(Text passage begins)
TS: In my animatic I drew eyes and arms on the squirrels and I think it made them much more expressive. I decided to do a few modifications to the rig to accommodate this.
For years I have been experimenting with rigging because I am really passionate about bringing the crazy world of Tex Avery cartoons and Tom and Jerry back into 3D animation.
This experience with rigging and understanding hierarchies made it pretty easy to add the eyes, eyebrows, and arms to the rig. I used the open source rigging tool mGear to rig the arms, because mGear has such a nice setup for bendy limbs.
2d Blocking pass
My passion for making 3D characters do crazy takes and smears has led me down many different paths. I have tried to do rigs that would be able to do all sorts of weird stuff, but I always ended up with a cluttered rig and limits on the takes/smears you could do with it. Also the takes needed to be planned during the rigging phase, leaving no room for improvising in animation.
Later on I started doing rig tools that could be added on-the-fly. For example, adding a control to an arbitrary place on the character in the animation scene. And also making setups to make collision bulge effects on the character. This was much more promising, but still required the animator to be somewhat tech-minded.
3D blocking pass
Recently I have started playing with much more simple approaches, like duplicating meshes on the fly and drawing on top of the camera frame in Maya. This is much faster and very intuitive. The drawings can get a bit disconnected from the rendered image since it is just a flat drawing slapped on top of the render, so while making this squirrel shot I developed a way to use smear tools in compositing to have the drawings blend in better with the final image.
(Text passage ends)
(Data begins)
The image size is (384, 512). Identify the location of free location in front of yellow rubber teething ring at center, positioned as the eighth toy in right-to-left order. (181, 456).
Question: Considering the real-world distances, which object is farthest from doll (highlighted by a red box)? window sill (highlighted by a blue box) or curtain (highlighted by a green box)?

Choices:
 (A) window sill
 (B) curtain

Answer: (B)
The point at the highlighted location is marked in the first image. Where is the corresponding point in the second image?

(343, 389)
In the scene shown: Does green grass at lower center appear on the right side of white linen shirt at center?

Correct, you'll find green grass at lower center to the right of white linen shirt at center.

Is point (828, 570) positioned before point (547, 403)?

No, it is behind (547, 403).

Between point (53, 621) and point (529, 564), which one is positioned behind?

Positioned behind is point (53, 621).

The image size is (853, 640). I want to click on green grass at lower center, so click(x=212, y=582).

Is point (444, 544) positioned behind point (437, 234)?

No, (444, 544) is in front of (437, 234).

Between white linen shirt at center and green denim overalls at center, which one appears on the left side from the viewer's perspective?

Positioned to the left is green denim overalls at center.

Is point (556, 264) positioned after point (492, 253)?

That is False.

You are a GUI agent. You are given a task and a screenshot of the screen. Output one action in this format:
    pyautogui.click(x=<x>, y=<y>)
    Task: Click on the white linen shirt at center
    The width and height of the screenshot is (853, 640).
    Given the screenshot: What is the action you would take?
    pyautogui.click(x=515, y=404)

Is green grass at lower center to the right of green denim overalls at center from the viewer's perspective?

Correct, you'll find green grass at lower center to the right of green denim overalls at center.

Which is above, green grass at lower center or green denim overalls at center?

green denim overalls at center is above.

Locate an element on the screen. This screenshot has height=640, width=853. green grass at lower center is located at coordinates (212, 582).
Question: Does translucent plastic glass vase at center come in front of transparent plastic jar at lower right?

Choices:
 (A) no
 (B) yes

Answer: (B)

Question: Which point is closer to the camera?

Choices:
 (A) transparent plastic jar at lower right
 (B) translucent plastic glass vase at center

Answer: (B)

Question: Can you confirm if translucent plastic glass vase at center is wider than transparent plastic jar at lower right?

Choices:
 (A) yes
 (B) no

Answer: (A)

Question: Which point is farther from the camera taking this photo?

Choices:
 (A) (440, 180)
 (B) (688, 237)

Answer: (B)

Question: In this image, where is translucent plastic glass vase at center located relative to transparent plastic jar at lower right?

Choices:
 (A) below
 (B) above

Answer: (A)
(Data ends)
(Data begins)
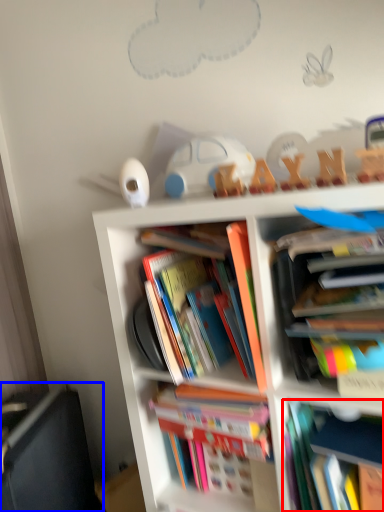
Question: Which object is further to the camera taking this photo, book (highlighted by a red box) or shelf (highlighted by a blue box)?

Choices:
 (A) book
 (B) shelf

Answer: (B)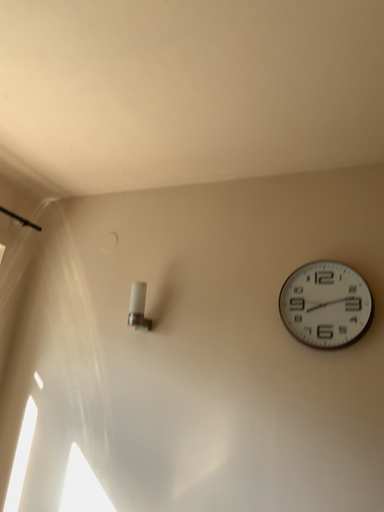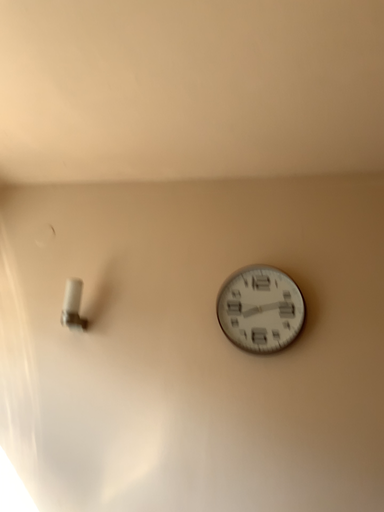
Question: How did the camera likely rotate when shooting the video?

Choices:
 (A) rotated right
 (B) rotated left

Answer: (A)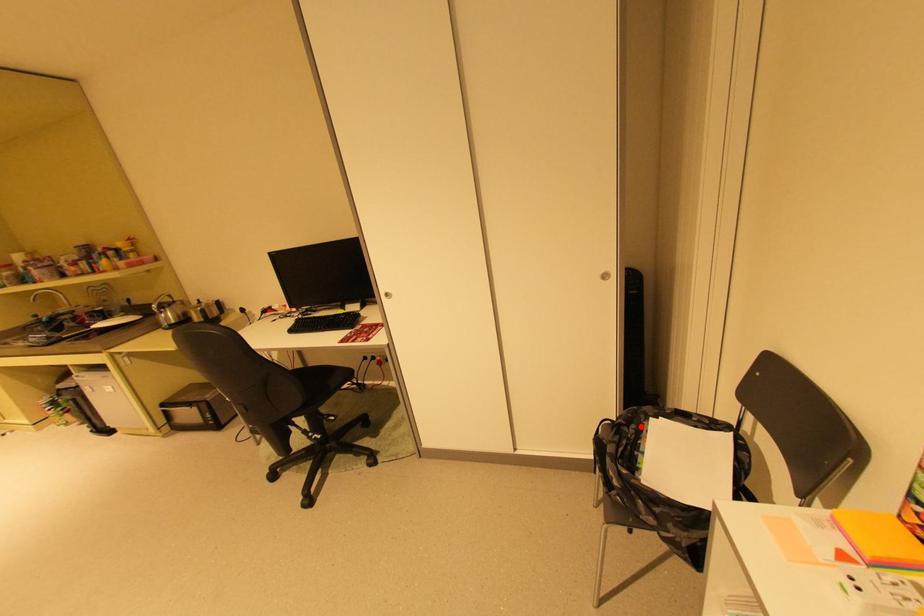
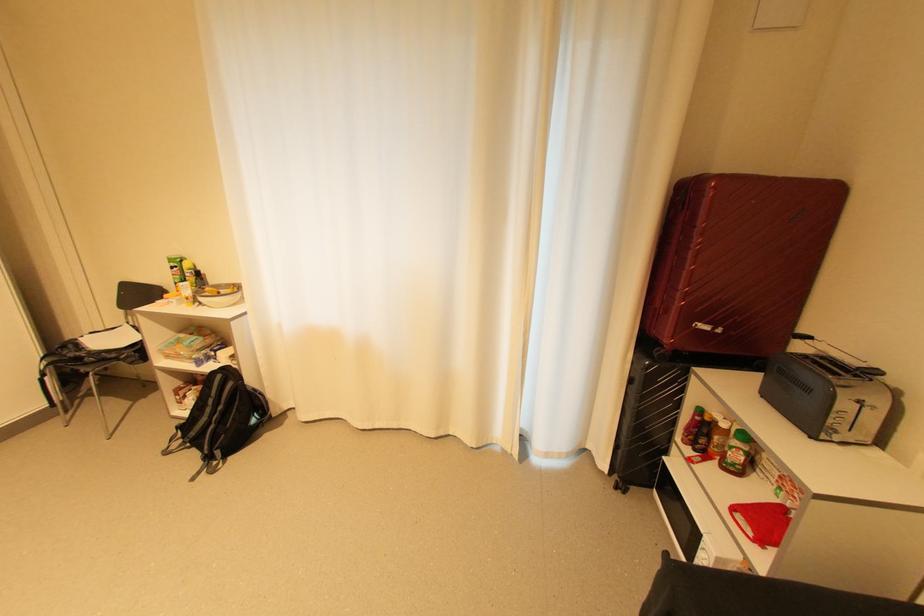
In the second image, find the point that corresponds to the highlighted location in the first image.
(Data ends)
(Data begins)
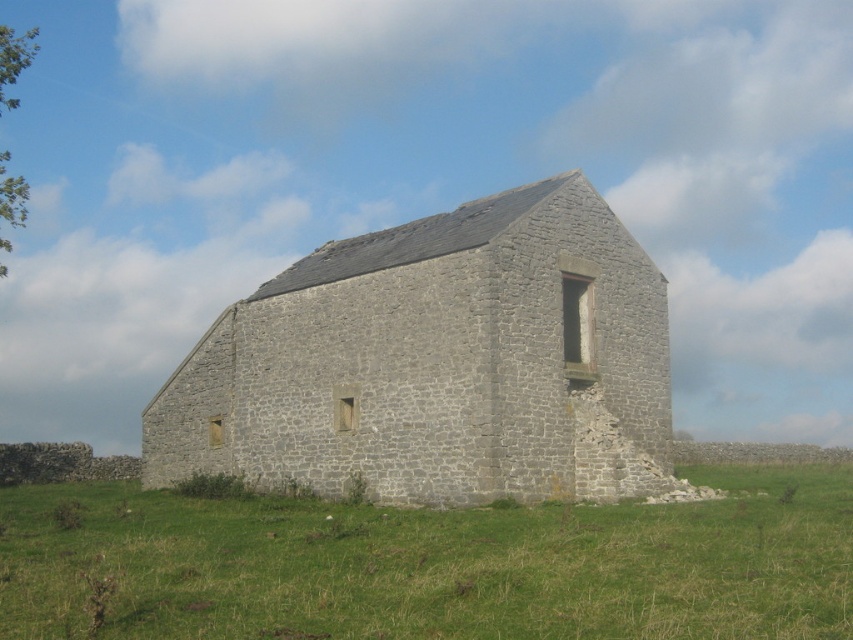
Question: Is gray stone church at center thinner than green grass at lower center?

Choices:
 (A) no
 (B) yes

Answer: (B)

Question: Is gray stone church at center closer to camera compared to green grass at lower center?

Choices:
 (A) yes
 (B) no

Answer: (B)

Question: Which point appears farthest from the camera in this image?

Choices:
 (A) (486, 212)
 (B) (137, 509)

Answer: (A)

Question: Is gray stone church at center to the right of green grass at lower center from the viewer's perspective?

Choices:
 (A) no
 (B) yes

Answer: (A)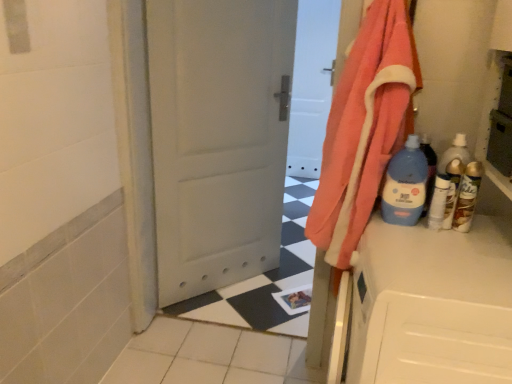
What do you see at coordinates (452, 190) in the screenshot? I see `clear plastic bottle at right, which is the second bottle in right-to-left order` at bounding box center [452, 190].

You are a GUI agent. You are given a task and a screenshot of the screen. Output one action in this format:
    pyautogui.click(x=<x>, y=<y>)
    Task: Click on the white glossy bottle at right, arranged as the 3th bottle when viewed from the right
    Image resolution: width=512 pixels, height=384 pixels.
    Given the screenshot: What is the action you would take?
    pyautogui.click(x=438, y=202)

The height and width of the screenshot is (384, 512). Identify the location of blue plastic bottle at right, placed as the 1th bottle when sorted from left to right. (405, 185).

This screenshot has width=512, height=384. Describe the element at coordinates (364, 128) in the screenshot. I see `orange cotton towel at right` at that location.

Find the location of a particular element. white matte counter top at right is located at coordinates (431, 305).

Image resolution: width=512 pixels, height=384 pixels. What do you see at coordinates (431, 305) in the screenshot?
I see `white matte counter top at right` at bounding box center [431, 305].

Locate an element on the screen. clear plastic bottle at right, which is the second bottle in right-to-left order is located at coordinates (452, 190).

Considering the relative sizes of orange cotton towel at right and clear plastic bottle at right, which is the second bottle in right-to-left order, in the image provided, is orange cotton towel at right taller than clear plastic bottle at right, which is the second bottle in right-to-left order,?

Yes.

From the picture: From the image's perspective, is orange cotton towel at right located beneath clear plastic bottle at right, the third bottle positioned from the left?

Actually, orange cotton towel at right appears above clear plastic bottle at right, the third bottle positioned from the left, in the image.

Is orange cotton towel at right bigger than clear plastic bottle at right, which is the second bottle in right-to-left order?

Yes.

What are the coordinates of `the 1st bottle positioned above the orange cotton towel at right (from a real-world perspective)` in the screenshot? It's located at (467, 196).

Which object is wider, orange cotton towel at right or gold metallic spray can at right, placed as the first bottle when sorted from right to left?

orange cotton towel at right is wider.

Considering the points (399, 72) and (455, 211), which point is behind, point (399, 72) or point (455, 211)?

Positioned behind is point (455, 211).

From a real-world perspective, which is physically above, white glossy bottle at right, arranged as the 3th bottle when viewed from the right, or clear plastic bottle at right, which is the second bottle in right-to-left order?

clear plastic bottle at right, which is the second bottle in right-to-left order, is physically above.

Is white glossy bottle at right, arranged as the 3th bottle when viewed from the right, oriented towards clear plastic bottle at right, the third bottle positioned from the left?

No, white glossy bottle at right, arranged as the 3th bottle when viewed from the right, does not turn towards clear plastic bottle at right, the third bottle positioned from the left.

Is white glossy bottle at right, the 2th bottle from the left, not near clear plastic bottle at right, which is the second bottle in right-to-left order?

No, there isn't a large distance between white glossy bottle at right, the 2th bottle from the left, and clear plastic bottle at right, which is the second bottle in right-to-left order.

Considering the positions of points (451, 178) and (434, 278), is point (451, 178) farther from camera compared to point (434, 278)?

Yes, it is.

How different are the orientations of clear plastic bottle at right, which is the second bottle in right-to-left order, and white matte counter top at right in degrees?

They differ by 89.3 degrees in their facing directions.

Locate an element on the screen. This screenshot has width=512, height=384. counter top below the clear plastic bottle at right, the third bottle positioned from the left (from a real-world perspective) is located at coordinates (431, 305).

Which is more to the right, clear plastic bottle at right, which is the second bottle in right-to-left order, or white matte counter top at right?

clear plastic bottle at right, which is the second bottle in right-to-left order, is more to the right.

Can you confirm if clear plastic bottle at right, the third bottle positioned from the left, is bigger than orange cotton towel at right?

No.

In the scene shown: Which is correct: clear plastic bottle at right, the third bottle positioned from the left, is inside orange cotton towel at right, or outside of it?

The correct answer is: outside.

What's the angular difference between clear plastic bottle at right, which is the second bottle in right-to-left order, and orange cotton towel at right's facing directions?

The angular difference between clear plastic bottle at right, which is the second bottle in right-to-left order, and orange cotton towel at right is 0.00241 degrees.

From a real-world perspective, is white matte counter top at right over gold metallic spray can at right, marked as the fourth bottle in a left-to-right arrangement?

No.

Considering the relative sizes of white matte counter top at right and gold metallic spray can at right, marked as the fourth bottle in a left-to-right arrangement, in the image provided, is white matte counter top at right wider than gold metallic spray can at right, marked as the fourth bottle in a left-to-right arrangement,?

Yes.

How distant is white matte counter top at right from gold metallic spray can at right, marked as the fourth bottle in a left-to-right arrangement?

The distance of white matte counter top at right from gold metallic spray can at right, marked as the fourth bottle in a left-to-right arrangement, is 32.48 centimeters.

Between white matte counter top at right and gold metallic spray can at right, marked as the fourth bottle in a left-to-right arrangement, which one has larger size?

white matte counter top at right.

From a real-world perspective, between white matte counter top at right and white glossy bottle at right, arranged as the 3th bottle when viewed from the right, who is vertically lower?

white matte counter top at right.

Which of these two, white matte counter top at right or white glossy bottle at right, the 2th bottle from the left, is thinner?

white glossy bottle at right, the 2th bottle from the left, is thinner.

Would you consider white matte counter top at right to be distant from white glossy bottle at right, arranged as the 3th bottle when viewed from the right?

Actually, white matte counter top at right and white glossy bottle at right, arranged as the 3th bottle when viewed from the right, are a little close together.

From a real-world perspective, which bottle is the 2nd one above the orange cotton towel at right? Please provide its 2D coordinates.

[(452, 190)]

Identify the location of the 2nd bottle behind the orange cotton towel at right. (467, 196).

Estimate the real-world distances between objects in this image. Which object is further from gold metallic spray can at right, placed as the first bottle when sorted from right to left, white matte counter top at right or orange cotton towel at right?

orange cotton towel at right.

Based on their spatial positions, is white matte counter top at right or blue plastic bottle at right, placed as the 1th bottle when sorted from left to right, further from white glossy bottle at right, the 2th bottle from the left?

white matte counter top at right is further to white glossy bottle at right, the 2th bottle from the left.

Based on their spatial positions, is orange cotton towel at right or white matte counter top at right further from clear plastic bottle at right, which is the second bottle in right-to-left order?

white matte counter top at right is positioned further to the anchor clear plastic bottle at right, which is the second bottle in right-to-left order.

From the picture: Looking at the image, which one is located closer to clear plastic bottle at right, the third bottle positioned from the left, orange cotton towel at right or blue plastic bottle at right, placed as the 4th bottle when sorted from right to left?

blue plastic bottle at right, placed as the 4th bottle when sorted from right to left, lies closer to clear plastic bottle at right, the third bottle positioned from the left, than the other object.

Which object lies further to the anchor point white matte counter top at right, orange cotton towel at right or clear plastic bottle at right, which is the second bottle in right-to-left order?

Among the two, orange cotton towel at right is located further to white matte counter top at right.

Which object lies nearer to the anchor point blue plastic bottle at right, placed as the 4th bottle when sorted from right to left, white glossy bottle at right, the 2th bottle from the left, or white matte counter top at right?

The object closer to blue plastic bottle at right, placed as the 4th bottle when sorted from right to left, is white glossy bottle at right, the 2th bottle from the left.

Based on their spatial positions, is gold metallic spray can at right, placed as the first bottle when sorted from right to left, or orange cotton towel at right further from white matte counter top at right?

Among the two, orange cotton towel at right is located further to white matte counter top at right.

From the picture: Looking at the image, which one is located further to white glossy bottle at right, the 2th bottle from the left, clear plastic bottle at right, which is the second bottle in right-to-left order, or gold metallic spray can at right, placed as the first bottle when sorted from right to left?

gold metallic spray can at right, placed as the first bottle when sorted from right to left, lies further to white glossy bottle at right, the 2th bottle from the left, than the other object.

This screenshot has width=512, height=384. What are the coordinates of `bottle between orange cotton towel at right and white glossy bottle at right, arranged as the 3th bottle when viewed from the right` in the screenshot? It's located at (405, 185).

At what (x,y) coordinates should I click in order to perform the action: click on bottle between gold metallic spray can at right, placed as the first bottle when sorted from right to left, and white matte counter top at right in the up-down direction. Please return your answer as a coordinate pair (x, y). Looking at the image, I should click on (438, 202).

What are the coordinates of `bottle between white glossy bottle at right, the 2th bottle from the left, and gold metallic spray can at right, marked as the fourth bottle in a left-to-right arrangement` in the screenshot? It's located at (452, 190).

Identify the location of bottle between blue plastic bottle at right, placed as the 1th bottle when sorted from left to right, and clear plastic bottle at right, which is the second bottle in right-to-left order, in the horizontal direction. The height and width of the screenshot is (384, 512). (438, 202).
(Data ends)
In the text on rigging the squirrel characters, which tool was used to rig the arms, and why?

**Answer for the task:** The open source rigging tool mGear, because it has a nice setup for bendy limbs.